Mit dem restlichen Qualifying ist Mercedes zufrieden: Toto Wolff lobt Rosberg und Hamilton, der letztlich mit 0,143 Sekunden Rückstand auf Rang zwei landete: "Unter diesen Bedingungen kann man mehr falsch machen als richtig. Insofern bin ich glücklich", sagt der Österreicher, der im ersten Durchgang auch wegen zahlreicher Unterbrechungen - und wegen des schlechten Timings nicht beendeter Runden - hatte zittern müssen. "Es war dramatisch. Als wir in Q1 Letzter und Vorletzer waren, ist es sich haarscharf ausgegangen. Da haben wir Glück gehabt. Glück des Tüchtigen."

Hamilton befasst sich derweil nicht mit dem Rosberg-Vorfall und spielt seine Enttäuschung in der Pressekonferenz herunter, zumal er im ersten Sektor rund vier Zehntelsekunden schneller unterwegs war als der Teamkollege, ehe die gelbe Flagge kam. "Ich habe getan, was ich tun konnte. Ich war mit meiner Runde zufrieden. Ärgerlich, was mit Fernando passiert ist, aber solche Dinge tragen sich eben zu und ich bin nicht allzu enttäuscht", so der Champion. Boss Wolff tröstet ihn nicht: "Wer vorne ist, war heute eben der Schnellste. Das war einfach knifflig."

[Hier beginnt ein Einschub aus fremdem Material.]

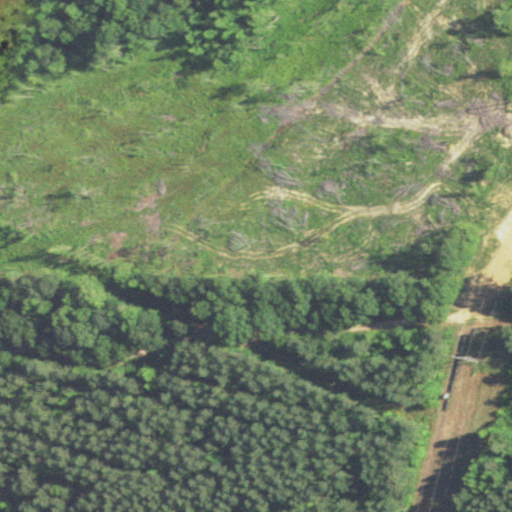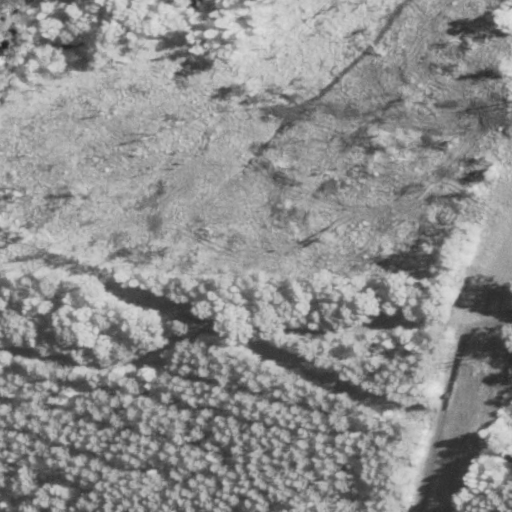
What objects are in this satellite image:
power tower: (480, 355)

Sollte die Startaufstellung unverändert bleiben, ist Rosberg für das Rennen in deutlich besserer Ausgangsposition. "Hier ist es schwierig zu überholen und das Qualifying von großer Bedeutung", betont er und strotzt vor Selbstvertrauen. "Ich habe mich das gesamte Wochenende über wohlgefühlt. Ob mit bei trockenen Bedingungen oder bei Nässe, ob mit vollem oder mit leerem Tank." Timo Glock warnt jedoch vor Hamilton, der nach seinem Crash im Freien Training mit einem neuen Sitz startet. Sein alter war bei dem heftigen Einschlag gebrochen: "Der Nachteil der Pole ist hier, dass der Weg zur ersten Kurve sehr lang ist.Wenn sie beide einen guten Start haben, kann Lewis im Windschatten in der ersten Kurve attackieren." Dafür gebührt Rosberg jedoch die saubere Seite der Strecke.